The bill increases transparency, preservation of evidence, and potential accountability for alleged war crimes—benefiting victims and public oversight—but does so at the risk of straining U.S.–Israel relations, revealing sensitive intelligence, delaying security cooperation, and imposing costs and resource burdens on U.S. agencies and taxpayers.
U.S. taxpayers and the public gain a timely, consolidated report (within 45 days) about U.S. knowledge of the January 29, 2024 Gaza City attacks, increasing transparency about whether U.S.-origin weapons/training or U.S. personnel were involved.
Victims, families, and Gaza civilians benefit from mandated investigations, preservation of evidence, and potential avenues for accountability or prosecution related to alleged war crimes and specific attacks.
All U.S. taxpayers benefit from clearer enforcement of human-rights compliance (including reiteration of the Leahy Law and checks on U.S. assistance) that may deter misuse of U.S.-origin weapons or training.
U.S. taxpayers and servicemembers face increased risk that the law's findings and scrutiny will strain U.S.–Israel diplomatic and security cooperation, potentially reducing intelligence-sharing, joint operations, or willingness to accept U.S. evidence/cooperation.
Federal agencies (State, DoD, DOJ) and Congress may need to share classified or sensitive intelligence to comply with reporting requirements, risking exposure of sources and methods and limiting operational flexibility.
U.S. military partners and foreign security forces could face delays or additional vetting in arms transfers and training as a result of heightened scrutiny, slowing support in urgent operations and increasing compliance costs.
Based on analysis of 14 sections of legislative text.
Directs State, DOJ, and Defense to collect and preserve evidence about the Jan 29, 2024 Gaza attack, report to Congress, and refer credible war-crimes allegations for DOJ investigation and possible prosecution.

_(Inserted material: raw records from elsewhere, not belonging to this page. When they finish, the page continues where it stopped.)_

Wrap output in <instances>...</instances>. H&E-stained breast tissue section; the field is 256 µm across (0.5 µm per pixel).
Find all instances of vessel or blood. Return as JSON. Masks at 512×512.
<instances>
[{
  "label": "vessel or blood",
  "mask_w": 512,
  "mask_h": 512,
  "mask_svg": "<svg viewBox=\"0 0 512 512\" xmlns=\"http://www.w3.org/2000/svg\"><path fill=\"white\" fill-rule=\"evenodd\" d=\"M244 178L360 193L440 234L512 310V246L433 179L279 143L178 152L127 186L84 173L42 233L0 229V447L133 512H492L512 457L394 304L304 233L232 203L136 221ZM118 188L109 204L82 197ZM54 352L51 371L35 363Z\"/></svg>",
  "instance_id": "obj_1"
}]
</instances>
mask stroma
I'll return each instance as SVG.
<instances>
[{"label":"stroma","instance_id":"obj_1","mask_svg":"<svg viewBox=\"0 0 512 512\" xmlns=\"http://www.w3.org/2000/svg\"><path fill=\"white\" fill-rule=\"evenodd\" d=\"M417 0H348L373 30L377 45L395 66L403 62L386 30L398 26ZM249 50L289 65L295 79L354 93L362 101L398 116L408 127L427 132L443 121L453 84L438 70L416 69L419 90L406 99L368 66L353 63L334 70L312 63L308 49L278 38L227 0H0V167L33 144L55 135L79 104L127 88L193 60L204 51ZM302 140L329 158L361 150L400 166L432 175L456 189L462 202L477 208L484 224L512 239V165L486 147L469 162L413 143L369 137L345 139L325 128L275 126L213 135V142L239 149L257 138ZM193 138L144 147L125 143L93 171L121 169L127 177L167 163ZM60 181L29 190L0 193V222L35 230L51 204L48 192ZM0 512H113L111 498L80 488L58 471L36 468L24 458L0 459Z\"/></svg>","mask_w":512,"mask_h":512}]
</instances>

Introduced March 12, 2026 by Peter Welch · Last progress March 12, 2026
Requires U.S. agencies to collect and preserve evidence about the January 29, 2024 Gaza City attack that killed Hind Rajab, family members, and two paramedics, and to report findings to Congress quickly. The Secretary of State must certify whether credible information suggests the attack could be a war crime involving U.S.-origin weapons, U.S. citizens, or U.S.-trained personnel and, if so, refer the matter to the Attorney General; the Attorney General must commit to review and, where jurisdiction exists, investigate and prosecute under the War Crimes Act. The bill also orders an interagency report compiling U.S. government information, states policy to pursue accountability for war crimes, and expresses a nonbinding congressional view urging apology and compensation where appropriate.